Форестер – мой кузен по отцовской
линии, вальяжным шагом проходит мимо меня к старому дворецкому,
оставляя за собой шлейф удушливого одеколона, от которого глаза тут
же начинают слезиться, и я с трудом удерживаюсь от того чтобы не
чихнуть.
Мысленно считаю до десяти. Стараюсь
убедить себя в том, что у меня нет никакой аллергии. От этих мыслей
становится только хуже. Через пару секунд начинает свербеть в носу
и не сдержавшись я громко чихаю, нарушая всеобщую тишину и оставляя
вокруг себя облачко серой пыли. Труды часовой работы пошли
насмарку. Теперь нужно заново смахивать с полок пыль. Обидно до
слез. А все из-за невыносимого кузена с его любовью к пряной
гвоздике.
По приказу миссис Хадсон - жутко
неприятной экономки дяди, я целый час тщательно смахивала пыль и
сейчас ловлю на себе ее придирчивый взгляд. Блеклые стальные глаза
экономки становятся узкими словно щелки, практически всегда, когда
она предельно недовольна мной. А это к моему сожалению происходит
довольно часто.
Стараюсь дышать ровно, фильтруя
наполненный терпким запахом гвоздики кислород через свои легкие.
Краешки глаз начинает пощипывать от крохотных слезинок. Нос
чешется, а глаза слегка краснеют. Еще немного и лицо начнет
опухать.
«Держись!» - мысленно приказываю
себе. Не хватало еще разреветься перед кузеном и экономкой. Не
стоит показывать им свою слабость. Они ведь только этого и
ждут.
Форестер берет из рук дворецкого
пачку пришедших утренних писем. Бегло просматривает их, и на
мгновенье останавливается. Кидает на меня острый пронзительный
взгляд и ехидно скалится. Куски бумаги от конверта и небрежно
сорванный сургуч демонстративно летят на пол. Кузен читает письмо и
из его уст срывается противный смешок. Он торжествует. Едкая
ухмылка застывает на его лице, а я понимаю, что больше не выдержу.
С силой сжимаю кулаки, вонзаясь ногтями в нежную плоть. Стискиваю
зубы до скрипа. Как же я его ненавижу!
Вжимаюсь в стену с горестным вздохом
и едва успеваю увернуться от летящей в мою сторону тряпки. Миссис
Хадсон недовольно поджимает губы и приказывает мне отправляться на
кухню и натирать кафель до блеска.
Форестер победно смеется, глядя мне
прямо в глаза, а я опаляю его своей жгучей ненавистью. Когда-то я
тешила себя мыслью подружиться с домочадцами дяди и обрести
потерянную ранее семью, но эта иллюзия быстро рассеялась. Мне
хватило пару дней чтобы понять, что я в этом доме чужая и прав как
таковых у меня нет. Для дяди я стала неудобной обузой от которой
хотят, как можно раньше избавиться.
– Аннабель, я теряю терпение! -
недовольно шипит экономка.
Медленно подхватываю тряпку с пола и
с гордо поднятой головой и ровной спиной выхожу и гостиной. Иду на
кухню и чувствую бьющий в спину липкий взгляд Форестера Хакли.

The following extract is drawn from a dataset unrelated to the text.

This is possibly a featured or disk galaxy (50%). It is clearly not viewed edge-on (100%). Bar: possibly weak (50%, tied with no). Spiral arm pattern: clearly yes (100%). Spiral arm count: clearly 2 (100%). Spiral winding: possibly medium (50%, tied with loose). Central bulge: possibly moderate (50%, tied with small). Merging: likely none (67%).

Экономка позволяет себе слишком
много, но дядюшке жаловаться бесполезно. Он всегда принимает ее
сторону, а виноватой в итоге выставляют меня.

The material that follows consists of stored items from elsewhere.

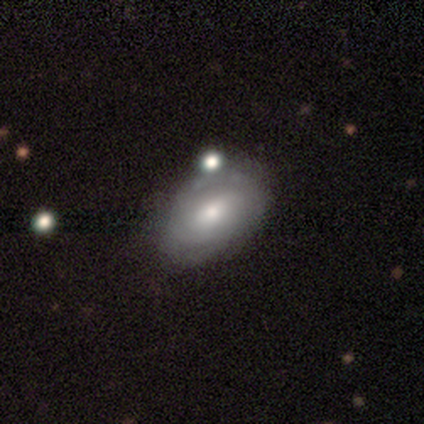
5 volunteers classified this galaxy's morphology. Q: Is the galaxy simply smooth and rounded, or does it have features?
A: smooth — 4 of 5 (80%).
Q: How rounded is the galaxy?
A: in between — 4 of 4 (100%).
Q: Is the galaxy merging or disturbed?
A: none — 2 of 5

Войдя на кухню, я опускаюсь на
колени и слегка подвернув юбки принимаюсь за работу. Тру тряпкой
шершавый кафель, стирая костяшки пальцев в кровь. Радует то, что
кузен находится далеко от меня. Глаза перестают слезиться и дышать
становится легче. Немного прихожу в себя и начинаю напевать себе
под нос старую песенку, которую часто пела мне мама. Пение всегда
хорошо успокаивало меня.
Под вечер над рекой
Прохлада и покой,
Белея, облака уходят
Вдаль грядой.
Стремятся, но куда?
Струятся, как вода,
Летят, как стая птиц, и
тают
Без следа.
Вскоре слышу скрип натертого кафеля
и невольно вздрагиваю. Слова комом застревают в горле.